MESA, Ariz. -- For a few minutes on Wednesday, Cubs pitcher Angel Guzman could play catch.

It was a small step, but also a major accomplishment for the right-hander, who underwent surgery on his shoulder in March. This week, Guzman began playing catch, the first time he's been allowed to throw since the procedure was done.

He's allowed to gently toss the ball to one of the Cubs' athletic trainers three times a week. The first time he started to throw, Guzman didn't hesitate out of fear there might still be pain in his shoulder.

"I'm not scared of throwing," Guzman said. "I've been throwing a baseball my entire life."

The only problem may be holding him back. After his session Monday, Guzman said he felt as if he could've thrown harder and longer.

"That's my 15 minutes of happiness," he said as he came off the field from the light session at Fitch Park.

In early March, Guzman, 28, was diagnosed with a significant tear in a ligament in his right shoulder. He had not thrown off the mound all spring after undergoing arthroscopic surgery on his right knee. The Venezuelan knows the rehab routine too well. In 2003, he had surgery on his shoulder to repair a small tear in the back of his labrum. In September 2007, he underwent Tommy John surgery on his right elbow.

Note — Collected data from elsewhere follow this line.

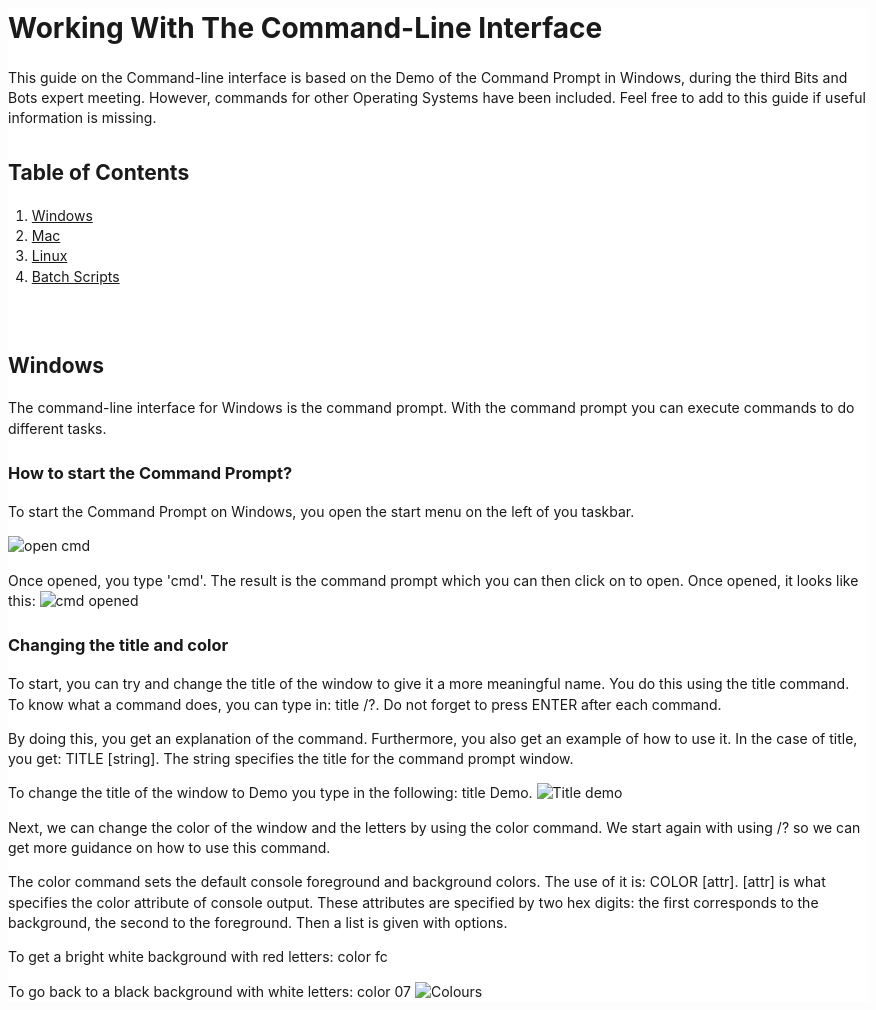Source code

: # Working With The Command-Line Interface 

This guide on the Command-line interface is based on the Demo of the Command Prompt in Windows, during the third Bits and Bots expert meeting. 
However, commands for other Operating Systems have been included. Feel free to add to this guide if useful information is missing.

## Table of Contents
1. [Windows](#Windows)
2. [Mac](#Mac)
3. [Linux](#Linux)
4. [Batch Scripts](#Batch)
<br/>

## Windows <a name="Windows"></a>
The command-line interface for Windows is the command prompt. With the command prompt you can execute commands to do different tasks. 

  ### How to start the Command Prompt? 
To start the Command Prompt on Windows, you open the start menu on the left of you taskbar. 

![open cmd](https://github.com/Susanne404/B-B-test/blob/main/cmd_guide/guide_resources/open_cmd.png)

Once opened, you type 'cmd'. The result is the command prompt which you can then click on to open. Once opened, it looks like this: 
![cmd opened](https://github.com/Susanne404/B-B-test/blob/main/cmd_guide/guide_resources/cmd_opened.png)

  ### Changing the title and color
To start, you can try and change the title of the window to give it a more meaningful name. You do this using the title command. To know what a command does, you can type in: title /?. Do not forget to press ENTER after each command.

By doing this, you get an explanation of the command. Furthermore, you also get an example of how to use it. In the case of title, you get: TITLE [string]. The string specifies the title for the command prompt window.

To change the title of the window to Demo you type in the following: title Demo.
![Title demo](https://github.com/Susanne404/B-B-test/blob/main/cmd_guide/guide_resources/demo.png)

Next, we can change the color of the window and the letters by using the color command. We start again with using /? so we can get more guidance on how to use this command.

The color command sets the default console foreground and background colors. The use of it is: COLOR [attr]. [attr] is what specifies the color attribute of console output. These attributes are specified by two hex digits: the first corresponds to the background, the second to the foreground. Then a list is given with options.

To get a bright white background with red letters: color fc

To go back to a black background with white letters: color 07
![Colours](https://github.com/Susanne404/B-B-test/blob/main/cmd_guide/guide_resources/color_attributes.png)
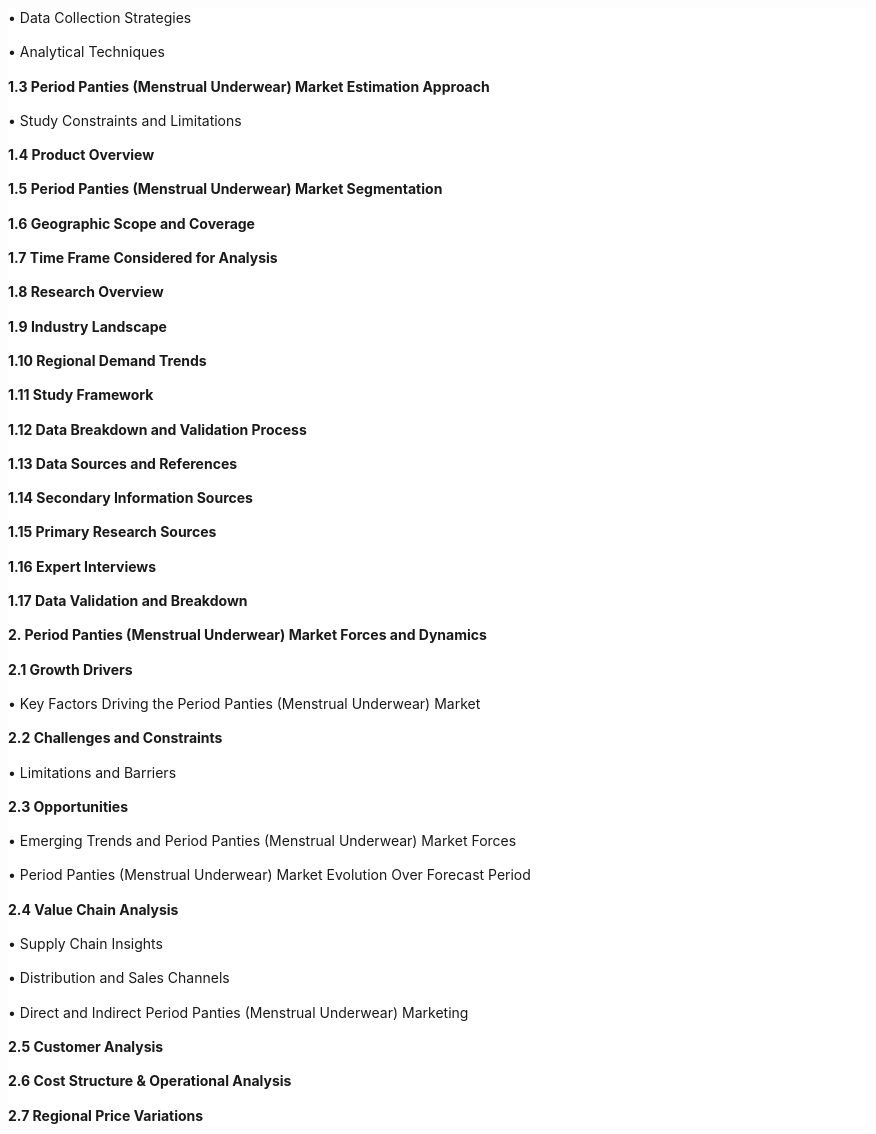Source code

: • Data Collection Strategies

• Analytical Techniques

<strong>1.3 Period Panties (Menstrual Underwear) Market Estimation Approach</strong>

• Study Constraints and Limitations

<strong>1.4 Product Overview</strong>

<strong>1.5 Period Panties (Menstrual Underwear) Market Segmentation</strong>

<strong>1.6 Geographic Scope and Coverage</strong>

<strong>1.7 Time Frame Considered for Analysis</strong>

<strong>1.8 Research Overview</strong>

<strong>1.9 Industry Landscape</strong>

<strong>1.10 Regional Demand Trends</strong>

<strong>1.11 Study Framework</strong>

<strong>1.12 Data Breakdown and Validation Process</strong>

<strong>1.13 Data Sources and References</strong>

<strong>1.14 Secondary Information Sources</strong>

<strong>1.15 Primary Research Sources</strong>

<strong>1.16 Expert Interviews</strong>

<strong>1.17 Data Validation and Breakdown</strong>

<strong>2. Period Panties (Menstrual Underwear) Market Forces and Dynamics</strong>

<strong>2.1 Growth Drivers</strong>

• Key Factors Driving the Period Panties (Menstrual Underwear) Market

<strong>2.2 Challenges and Constraints</strong>

• Limitations and Barriers

<strong>2.3 Opportunities</strong>

• Emerging Trends and Period Panties (Menstrual Underwear) Market Forces

• Period Panties (Menstrual Underwear) Market Evolution Over Forecast Period

<strong>2.4 Value Chain Analysis</strong>

• Supply Chain Insights

• Distribution and Sales Channels

• Direct and Indirect Period Panties (Menstrual Underwear) Marketing

<strong>2.5 Customer Analysis</strong>

<strong>2.6 Cost Structure & Operational Analysis</strong>

<strong>2.7 Regional Price Variations</strong>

He was finally healthy in 2009, and appeared in a career-high 55 games, compiling a 2.95 ERA. This year, he was projected to handle late-inning relief for the Cubs.

Until he felt something in his shoulder.


At the end of this week, Guzman and the Cubs medical staff were expected to confer with orthopedic specialist Dr. James Andrews, who has done all of Guzman's surgeries, to discuss the pitcher's progress and program.

Guzman is certain he'll be ready in February.

"By [Spring Training], my goal is at least be throwing off the mound," he said.

Carrie Muskat is a reporter for MLB.com. This story was not subject to the approval of Major League Baseball or its clubs.